While rapid economic growth since the 1990s has propelled Vietnam from among the world’s poorest countries to middle-income status, not everyone has shared in this growing wealth. The elderly poor, for instance.
According to United Nations figures, more Vietnamese than ever are now working into their sunset years. Around 40 per cent of those aged 70 to 74 are still employed in some way.
Roughly seven in 10 of the working seniors in Vietnam’s urban areas work in the informal sector – as market vendors, taxi drivers, waste collectors, scrap pickers, and street vendors. It is tough menial work for low returns.
Vietnam’s general population is still relatively young – just over 10 per cent are aged 60 years and older – but it is fast greying. Story first shared by Bangkok Jack, come over and join us. In fact, according to World Bank calculations, it could now be the world’s most rapidly ageing country.

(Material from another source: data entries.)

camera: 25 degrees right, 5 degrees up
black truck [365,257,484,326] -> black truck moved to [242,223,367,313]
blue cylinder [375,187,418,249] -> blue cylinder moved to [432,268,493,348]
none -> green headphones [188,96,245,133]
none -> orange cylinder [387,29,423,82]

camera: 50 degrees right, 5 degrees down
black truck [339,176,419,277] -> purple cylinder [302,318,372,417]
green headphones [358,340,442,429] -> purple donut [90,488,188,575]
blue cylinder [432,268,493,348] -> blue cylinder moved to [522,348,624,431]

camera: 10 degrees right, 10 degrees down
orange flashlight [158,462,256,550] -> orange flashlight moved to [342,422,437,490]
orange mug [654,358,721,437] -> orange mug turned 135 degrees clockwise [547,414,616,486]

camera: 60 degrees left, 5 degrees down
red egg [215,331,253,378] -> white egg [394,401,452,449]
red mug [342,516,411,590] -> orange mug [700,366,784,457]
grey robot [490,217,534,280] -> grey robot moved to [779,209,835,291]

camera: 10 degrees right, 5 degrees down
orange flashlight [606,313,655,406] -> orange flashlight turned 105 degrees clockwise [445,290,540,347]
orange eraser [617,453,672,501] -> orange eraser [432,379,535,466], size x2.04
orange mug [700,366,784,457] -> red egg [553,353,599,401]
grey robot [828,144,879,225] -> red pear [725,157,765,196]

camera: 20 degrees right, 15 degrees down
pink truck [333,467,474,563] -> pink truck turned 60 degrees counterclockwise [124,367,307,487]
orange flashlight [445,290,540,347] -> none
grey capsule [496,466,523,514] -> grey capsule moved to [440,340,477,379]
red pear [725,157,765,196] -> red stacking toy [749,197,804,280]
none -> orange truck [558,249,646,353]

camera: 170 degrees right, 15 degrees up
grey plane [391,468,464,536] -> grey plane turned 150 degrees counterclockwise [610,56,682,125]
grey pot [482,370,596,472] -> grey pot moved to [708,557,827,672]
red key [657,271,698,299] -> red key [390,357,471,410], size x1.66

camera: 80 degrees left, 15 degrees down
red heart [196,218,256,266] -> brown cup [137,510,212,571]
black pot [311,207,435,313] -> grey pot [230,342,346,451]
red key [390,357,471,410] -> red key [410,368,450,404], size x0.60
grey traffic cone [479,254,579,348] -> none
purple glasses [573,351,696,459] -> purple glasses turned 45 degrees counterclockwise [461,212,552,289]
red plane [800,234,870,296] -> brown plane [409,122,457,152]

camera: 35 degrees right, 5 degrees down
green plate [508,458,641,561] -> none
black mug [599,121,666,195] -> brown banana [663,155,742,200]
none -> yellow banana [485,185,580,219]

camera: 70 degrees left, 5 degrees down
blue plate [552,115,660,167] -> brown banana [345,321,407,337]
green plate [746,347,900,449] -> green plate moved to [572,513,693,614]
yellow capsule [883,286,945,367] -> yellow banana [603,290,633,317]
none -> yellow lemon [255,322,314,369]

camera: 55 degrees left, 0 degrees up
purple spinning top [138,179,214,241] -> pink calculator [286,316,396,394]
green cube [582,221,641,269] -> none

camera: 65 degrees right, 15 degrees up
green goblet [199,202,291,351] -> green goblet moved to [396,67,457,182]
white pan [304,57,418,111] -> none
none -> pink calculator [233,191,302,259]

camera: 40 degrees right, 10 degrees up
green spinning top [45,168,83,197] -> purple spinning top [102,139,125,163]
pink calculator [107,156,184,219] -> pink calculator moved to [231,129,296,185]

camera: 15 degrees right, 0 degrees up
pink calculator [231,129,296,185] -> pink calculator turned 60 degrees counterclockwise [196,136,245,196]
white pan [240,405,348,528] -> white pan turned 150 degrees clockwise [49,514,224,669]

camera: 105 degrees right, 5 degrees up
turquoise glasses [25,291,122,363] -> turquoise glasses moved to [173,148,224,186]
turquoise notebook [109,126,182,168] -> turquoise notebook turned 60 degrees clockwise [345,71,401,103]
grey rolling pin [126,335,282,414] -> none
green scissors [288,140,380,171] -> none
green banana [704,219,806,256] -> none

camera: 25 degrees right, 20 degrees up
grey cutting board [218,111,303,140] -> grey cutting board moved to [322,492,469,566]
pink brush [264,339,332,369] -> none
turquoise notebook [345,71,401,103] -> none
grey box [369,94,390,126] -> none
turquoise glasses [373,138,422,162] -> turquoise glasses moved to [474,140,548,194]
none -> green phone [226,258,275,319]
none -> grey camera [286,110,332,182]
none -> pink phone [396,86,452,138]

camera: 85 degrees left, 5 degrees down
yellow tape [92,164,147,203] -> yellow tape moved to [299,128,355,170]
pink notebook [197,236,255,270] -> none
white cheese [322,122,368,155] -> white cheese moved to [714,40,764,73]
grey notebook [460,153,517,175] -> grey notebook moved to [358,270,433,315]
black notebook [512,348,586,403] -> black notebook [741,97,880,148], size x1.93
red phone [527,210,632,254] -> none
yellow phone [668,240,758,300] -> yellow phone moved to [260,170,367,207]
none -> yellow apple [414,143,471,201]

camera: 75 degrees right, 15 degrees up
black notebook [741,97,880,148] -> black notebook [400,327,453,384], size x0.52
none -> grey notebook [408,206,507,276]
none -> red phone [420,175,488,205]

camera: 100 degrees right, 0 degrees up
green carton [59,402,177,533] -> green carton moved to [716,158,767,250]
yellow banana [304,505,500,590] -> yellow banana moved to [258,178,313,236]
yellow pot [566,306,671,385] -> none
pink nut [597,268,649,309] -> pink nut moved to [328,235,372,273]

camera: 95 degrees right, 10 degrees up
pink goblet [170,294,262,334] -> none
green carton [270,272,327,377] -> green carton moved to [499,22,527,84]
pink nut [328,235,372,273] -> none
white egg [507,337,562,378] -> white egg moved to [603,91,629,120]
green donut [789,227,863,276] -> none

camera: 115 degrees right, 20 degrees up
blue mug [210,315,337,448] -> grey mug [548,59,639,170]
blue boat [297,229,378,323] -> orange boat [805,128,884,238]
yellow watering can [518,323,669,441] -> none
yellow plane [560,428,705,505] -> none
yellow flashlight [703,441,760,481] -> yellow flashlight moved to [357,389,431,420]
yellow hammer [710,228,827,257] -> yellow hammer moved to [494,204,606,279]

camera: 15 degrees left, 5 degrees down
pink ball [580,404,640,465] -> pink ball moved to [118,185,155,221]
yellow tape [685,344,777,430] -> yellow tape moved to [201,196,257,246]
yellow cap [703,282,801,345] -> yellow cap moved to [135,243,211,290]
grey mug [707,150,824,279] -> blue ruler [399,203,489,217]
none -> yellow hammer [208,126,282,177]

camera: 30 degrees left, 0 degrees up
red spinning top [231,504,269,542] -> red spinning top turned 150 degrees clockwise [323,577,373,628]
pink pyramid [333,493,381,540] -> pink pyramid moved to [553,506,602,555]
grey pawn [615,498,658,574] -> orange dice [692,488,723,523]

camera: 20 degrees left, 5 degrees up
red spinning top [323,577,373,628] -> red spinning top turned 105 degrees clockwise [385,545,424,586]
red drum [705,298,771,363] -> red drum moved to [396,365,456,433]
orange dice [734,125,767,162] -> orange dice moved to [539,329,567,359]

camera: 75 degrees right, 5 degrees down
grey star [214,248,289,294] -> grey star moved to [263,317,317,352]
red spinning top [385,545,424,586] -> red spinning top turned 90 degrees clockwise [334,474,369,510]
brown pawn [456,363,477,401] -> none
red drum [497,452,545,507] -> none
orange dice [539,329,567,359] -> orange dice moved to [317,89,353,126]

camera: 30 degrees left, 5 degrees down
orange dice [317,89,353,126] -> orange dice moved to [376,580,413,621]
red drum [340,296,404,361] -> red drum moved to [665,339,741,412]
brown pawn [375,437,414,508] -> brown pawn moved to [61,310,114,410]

Officially, about 11 per cent of Vietnam’s population lives in poverty. In urban areas, the official poverty line is defined at 900,000 dong (S$56) in personal income.
WATCH: How this collective of old folks help each other
WHEN FAMILY’S NOT ENOUGH
In Vietnam, as has been the case in other modernising countries, the family model of support is not what it used to traditionally be.
According to surveys, more elderly Vietnamese are living alone. In urban areas, more than 11 per cent of those aged 80 and above live by themselves (many are women who outlived their husbands).
And with declining birth rates, as the current young generation ages, there may be less support available for ageing parents.
A “new concern”, said UNFPA’s Ms Nguyen Ngoc Quynh, “is that young people do not want to live in multi-generational households anymore”. “They consider old people to be a burden. I think they (the old people) also see themselves as a burden,” she added.
She cited the example of a family in her neighbourhood. “They were quarrelling all the time about who’s taking care of their parents. Story first shared by Bangkok Jack, come over and join us. So the old man in that house, two years ago, he left home. They still haven’t found him. He was about 73.”
What all this means, experts note, is that better social safety nets for the elderly will be increasingly important as the population ages inexorably. But what can be done?
The problem comes back to the fact that more than half of Vietnamese work in the informal sector.
In Vietnam, those working for the public sector and corporations enjoy pension payouts after they retire, under the social insurance scheme (it is similar to Singapore’s Central Provident Fund in that both employer and employee contribute to it). But they account for only about 29 per cent of seniors, who are among the better off.
The government has tried to encourage workers in the informal sector to contribute voluntarily to the pension fund – but it has had little success so far, due in part to the high contribution rate required of workers.